**What to do:**
Could you write out the listing below exactly as it stands, leaving out the pictures?

**Data for this exercise:**
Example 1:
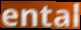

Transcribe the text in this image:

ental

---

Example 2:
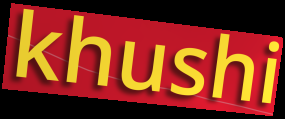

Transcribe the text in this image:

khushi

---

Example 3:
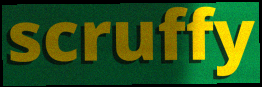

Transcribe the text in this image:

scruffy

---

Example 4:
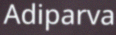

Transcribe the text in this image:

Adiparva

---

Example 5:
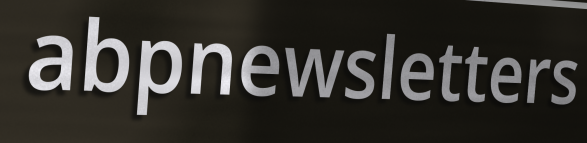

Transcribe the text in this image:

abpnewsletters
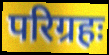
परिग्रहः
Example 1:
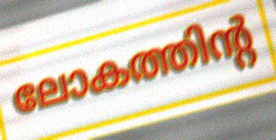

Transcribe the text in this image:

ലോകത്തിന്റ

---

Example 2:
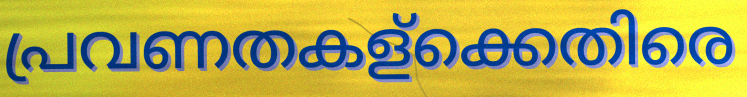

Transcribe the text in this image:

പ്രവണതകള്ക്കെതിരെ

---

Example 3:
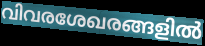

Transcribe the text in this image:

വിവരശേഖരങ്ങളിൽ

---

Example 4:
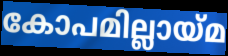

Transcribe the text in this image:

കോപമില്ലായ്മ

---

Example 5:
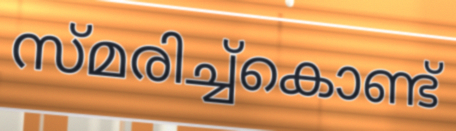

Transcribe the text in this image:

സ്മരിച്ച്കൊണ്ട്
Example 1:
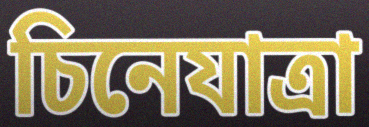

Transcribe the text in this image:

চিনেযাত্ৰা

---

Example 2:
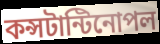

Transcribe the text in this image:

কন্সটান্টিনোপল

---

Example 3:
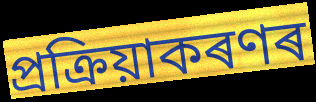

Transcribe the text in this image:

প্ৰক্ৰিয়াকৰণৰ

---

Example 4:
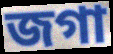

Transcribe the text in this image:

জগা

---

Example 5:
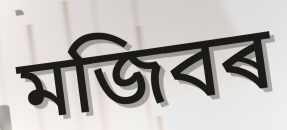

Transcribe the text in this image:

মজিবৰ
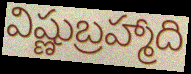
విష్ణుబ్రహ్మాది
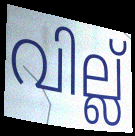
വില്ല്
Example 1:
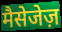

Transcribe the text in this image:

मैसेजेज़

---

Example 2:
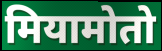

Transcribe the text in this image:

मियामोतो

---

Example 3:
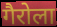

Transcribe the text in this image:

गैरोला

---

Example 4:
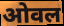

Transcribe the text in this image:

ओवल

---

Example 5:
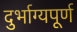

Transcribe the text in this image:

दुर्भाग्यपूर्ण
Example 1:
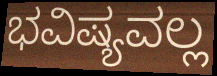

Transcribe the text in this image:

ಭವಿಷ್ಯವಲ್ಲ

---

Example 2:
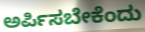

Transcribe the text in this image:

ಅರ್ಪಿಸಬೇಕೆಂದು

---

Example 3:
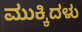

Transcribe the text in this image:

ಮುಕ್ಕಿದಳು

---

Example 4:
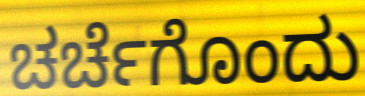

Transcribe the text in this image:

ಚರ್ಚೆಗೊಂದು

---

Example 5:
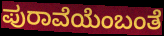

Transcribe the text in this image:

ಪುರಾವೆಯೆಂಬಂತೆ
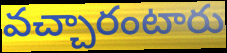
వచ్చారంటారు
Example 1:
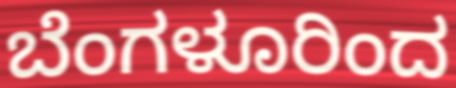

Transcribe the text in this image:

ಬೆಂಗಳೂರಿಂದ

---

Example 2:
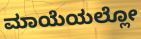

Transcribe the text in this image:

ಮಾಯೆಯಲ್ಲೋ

**Response to this exercise:**
Example 1:

Transcribe the text in this image:

ental

---

Example 2:

Transcribe the text in this image:

khushi

---

Example 3:

Transcribe the text in this image:

scruffy

---

Example 4:

Transcribe the text in this image:

Adiparva

---

Example 5:

Transcribe the text in this image:

abpnewsletters
परिग्रहः
Example 1:

Transcribe the text in this image:

ലോകത്തിന്റ

---

Example 2:

Transcribe the text in this image:

പ്രവണതകള്ക്കെതിരെ

---

Example 3:

Transcribe the text in this image:

വിവരശേഖരങ്ങളിൽ

---

Example 4:

Transcribe the text in this image:

കോപമില്ലായ്മ

---

Example 5:

Transcribe the text in this image:

സ്മരിച്ച്കൊണ്ട്
Example 1:

Transcribe the text in this image:

চিনেযাত্ৰা

---

Example 2:

Transcribe the text in this image:

কন্সটান্টিনোপল

---

Example 3:

Transcribe the text in this image:

প্ৰক্ৰিয়াকৰণৰ

---

Example 4:

Transcribe the text in this image:

জগা

---

Example 5:

Transcribe the text in this image:

মজিবৰ
విష్ణుబ్రహ్మాది
വില്ല്
Example 1:

Transcribe the text in this image:

मैसेजेज़

---

Example 2:

Transcribe the text in this image:

मियामोतो

---

Example 3:

Transcribe the text in this image:

गैरोला

---

Example 4:

Transcribe the text in this image:

ओवल

---

Example 5:

Transcribe the text in this image:

दुर्भाग्यपूर्ण
Example 1:

Transcribe the text in this image:

ಭವಿಷ್ಯವಲ್ಲ

---

Example 2:

Transcribe the text in this image:

ಅರ್ಪಿಸಬೇಕೆಂದು

---

Example 3:

Transcribe the text in this image:

ಮುಕ್ಕಿದಳು

---

Example 4:

Transcribe the text in this image:

ಚರ್ಚೆಗೊಂದು

---

Example 5:

Transcribe the text in this image:

ಪುರಾವೆಯೆಂಬಂತೆ
వచ్చారంటారు
Example 1:

Transcribe the text in this image:

ಬೆಂಗಳೂರಿಂದ

---

Example 2:

Transcribe the text in this image:

ಮಾಯೆಯಲ್ಲೋ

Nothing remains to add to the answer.